#### PROBLEM TO WORK ON:
Exactly the lines from the one with "example, north-south building" to the end of the listing must be repeated, both ends included, with nothing added.

#### GIVEN INFORMATION:

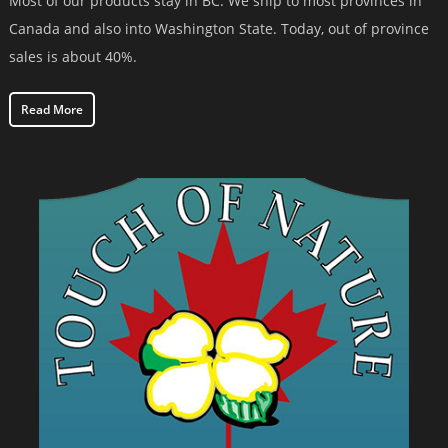
Most of our products stay in BC. We ship to most provinces in
Canada and also into Washington State. Today, out of province
sales is about 40%.
Read More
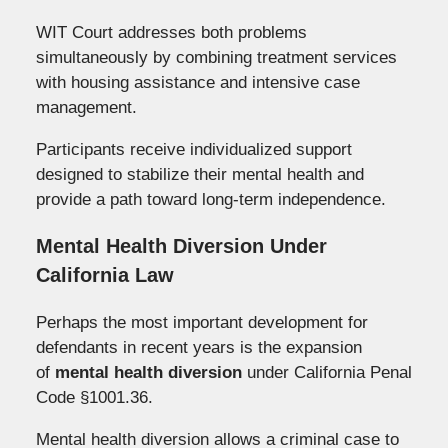
WIT Court addresses both problems
simultaneously by combining treatment services
with housing assistance and intensive case
management.
Participants receive individualized support
designed to stabilize their mental health and
provide a path toward long-term independence.
Mental Health Diversion Under
California Law
Perhaps the most important development for
defendants in recent years is the expansion
of
mental health diversion
under California Penal
Code §1001.36.
Mental health diversion allows a criminal case to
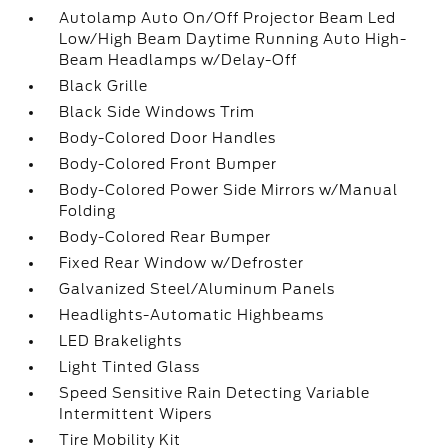
Autolamp Auto On/Off Projector Beam Led
Low/High Beam Daytime Running Auto High-
Beam Headlamps w/Delay-Off
Black Grille
Black Side Windows Trim
Body-Colored Door Handles
Body-Colored Front Bumper
Body-Colored Power Side Mirrors w/Manual
Folding
Body-Colored Rear Bumper
Fixed Rear Window w/Defroster
Galvanized Steel/Aluminum Panels
Headlights-Automatic Highbeams
LED Brakelights
Light Tinted Glass
Speed Sensitive Rain Detecting Variable
Intermittent Wipers
Tire Mobility Kit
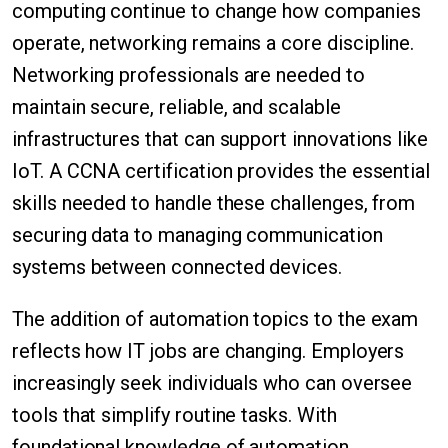
computing continue to change how companies
operate, networking remains a core discipline.
Networking professionals are needed to
maintain secure, reliable, and scalable
infrastructures that can support innovations like
IoT. A CCNA certification provides the essential
skills needed to handle these challenges, from
securing data to managing communication
systems between connected devices.
The addition of automation topics to the exam
reflects how IT jobs are changing. Employers
increasingly seek individuals who can oversee
tools that simplify routine tasks. With
foundational knowledge of automation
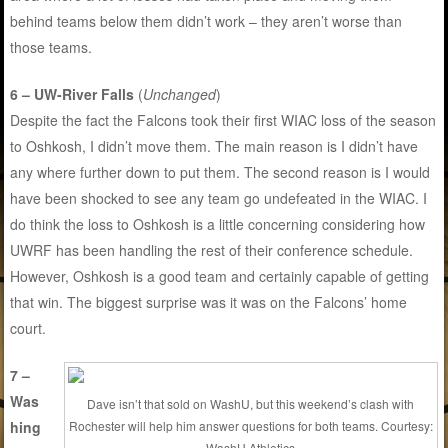
behind teams below them didn’t work – they aren’t worse than
those teams.
6 – UW-River Falls
(
Unchanged
)
Despite the fact the Falcons took their first WIAC loss of the season
to Oshkosh, I didn’t move them. The main reason is I didn’t have
any where further down to put them. The second reason is I would
have been shocked to see any team go undefeated in the WIAC. I
do think the loss to Oshkosh is a little concerning considering how
UWRF has been handling the rest of their conference schedule.
However, Oshkosh is a good team and certainly capable of getting
that win. The biggest surprise was it was on the Falcons’ home
court.
7 –
Was
Dave isn’t that sold on WashU, but this weekend’s clash with
hing
Rochester will help him answer questions for both teams. Courtesy:
WashU Athletics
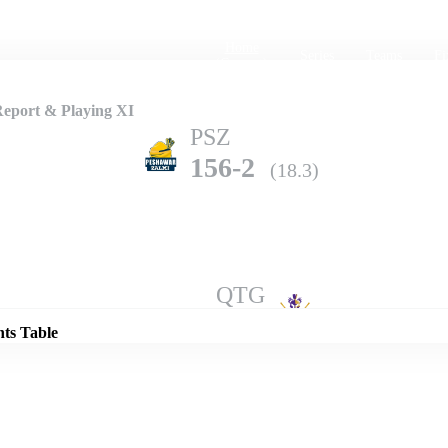
Home
Series
Teams
Fi
(current)
Report & Playing XI
PSZ
156-2
(18.3)
Details
QTG
154-10
(20.0)
nts Table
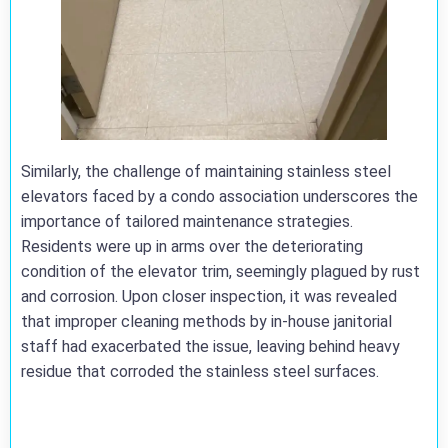
Similarly, the challenge of maintaining stainless steel
elevators faced by a condo association underscores the
importance of tailored maintenance strategies.
Residents were up in arms over the deteriorating
condition of the elevator trim, seemingly plagued by rust
and corrosion. Upon closer inspection, it was revealed
that improper cleaning methods by in-house janitorial
staff had exacerbated the issue, leaving behind heavy
residue that corroded the stainless steel surfaces.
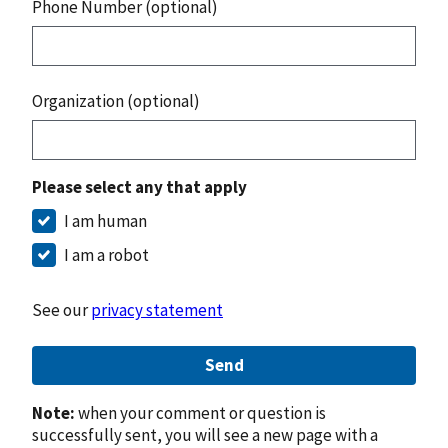
Phone Number (optional)
Organization (optional)
Please select any that apply
I am human
I am a robot
See our
privacy statement
Send
Note:
when your comment or question is
successfully sent, you will see a new page with a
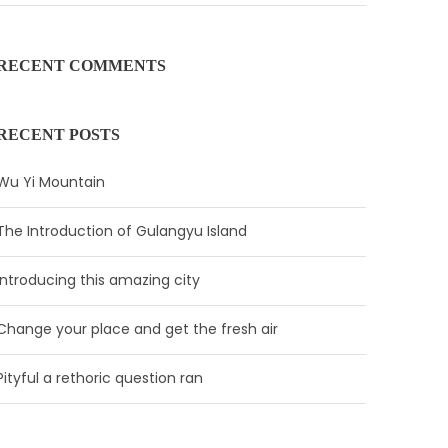
RECENT COMMENTS
RECENT POSTS
Wu Yi Mountain
The Introduction of Gulangyu Island
Introducing this amazing city
Change your place and get the fresh air
Pityful a rethoric question ran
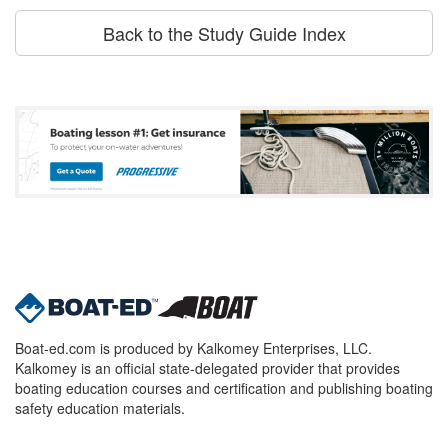
Back to the Study Guide Index
Boat-ed.com is produced by Kalkomey Enterprises, LLC.
Kalkomey is an official state-delegated provider that provides
boating education courses and certification and publishing boating
safety education materials.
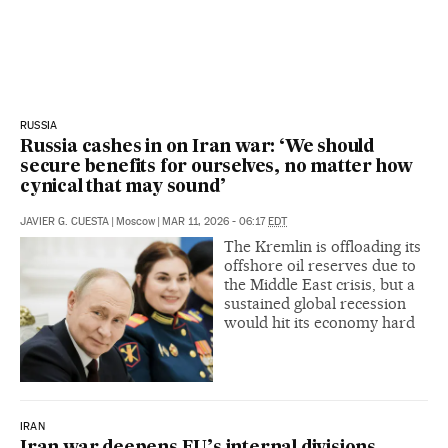
RUSSIA
Russia cashes in on Iran war: ‘We should
secure benefits for ourselves, no matter how
cynical that may sound’
JAVIER G. CUESTA
|
Moscow
|
MAR 11, 2026 - 06:17
EDT
The Kremlin is offloading its
offshore oil reserves due to
the Middle East crisis, but a
sustained global recession
would hit its economy hard
IRAN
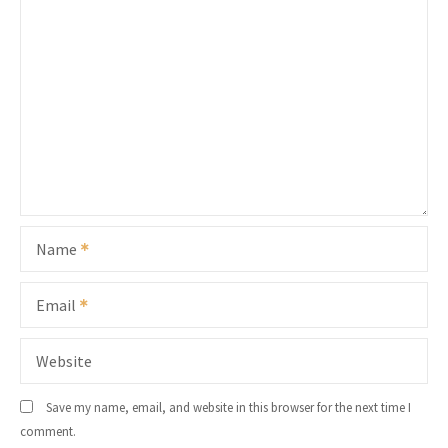
Name
Email
Website
Save my name, email, and website in this browser for the next time I
comment.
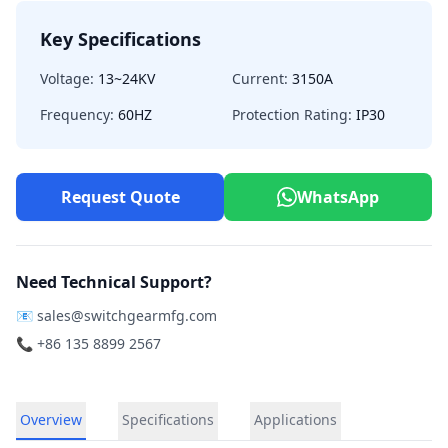
Key Specifications
Voltage:
13~24KV
Current:
3150A
Frequency:
60HZ
Protection Rating:
IP30
Request Quote
WhatsApp
Need Technical Support?
📧
sales@switchgearmfg.com
📞 +86 135 8899 2567
Overview
Specifications
Applications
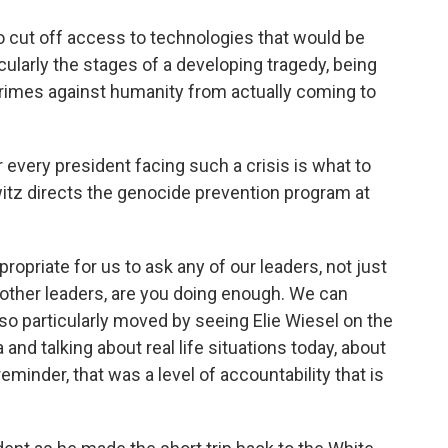
 cut off access to technologies that would be
cularly the stages of a developing tragedy, being
crimes against humanity from actually coming to
 every president facing such a crisis is what to
itz directs the genocide prevention program at
opriate for us to ask any of our leaders, not just
t other leaders, are you doing enough. We can
 so particularly moved by seeing Elie Wiesel on the
and talking about real life situations today, about
reminder, that was a level of accountability that is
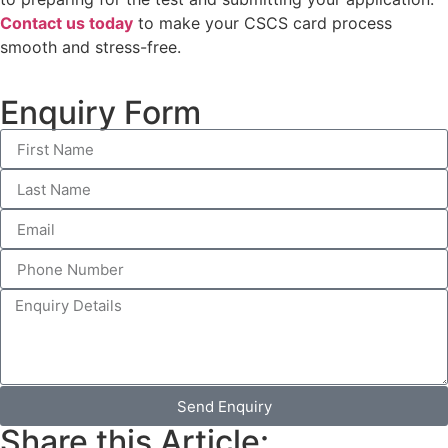
Contact us today
to make your CSCS card process
smooth and stress-free.
Enquiry Form
Send Enquiry
Share this Article:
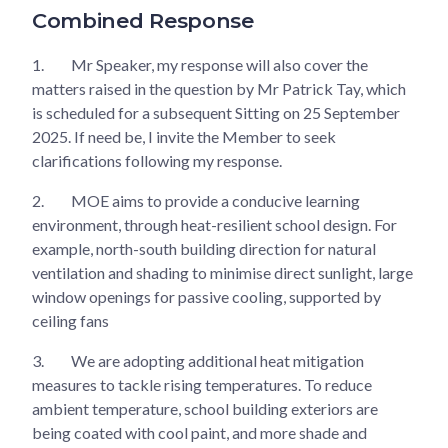
Combined Response
1.
Mr Speaker, my response will also cover the
matters raised in the question by Mr Patrick Tay, which
is scheduled for a subsequent Sitting on 25 September
2025. If need be, I invite the Member to seek
clarifications following my response.
2.
MOE aims to provide a conducive learning
environment, through heat-resilient school design. For
example, north-south building direction for natural
ventilation and shading to minimise direct sunlight, large
window openings for passive cooling, supported by
ceiling fans
3.
We are adopting additional heat mitigation
measures to tackle rising temperatures. To reduce
ambient temperature, school building exteriors are
being coated with cool paint, and more shade and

#### RESPONSE FOR THIS EXERCISE:
example, north-south building direction for natural
ventilation and shading to minimise direct sunlight, large
window openings for passive cooling, supported by
ceiling fans
3.
We are adopting additional heat mitigation
measures to tackle rising temperatures. To reduce
ambient temperature, school building exteriors are
being coated with cool paint, and more shade and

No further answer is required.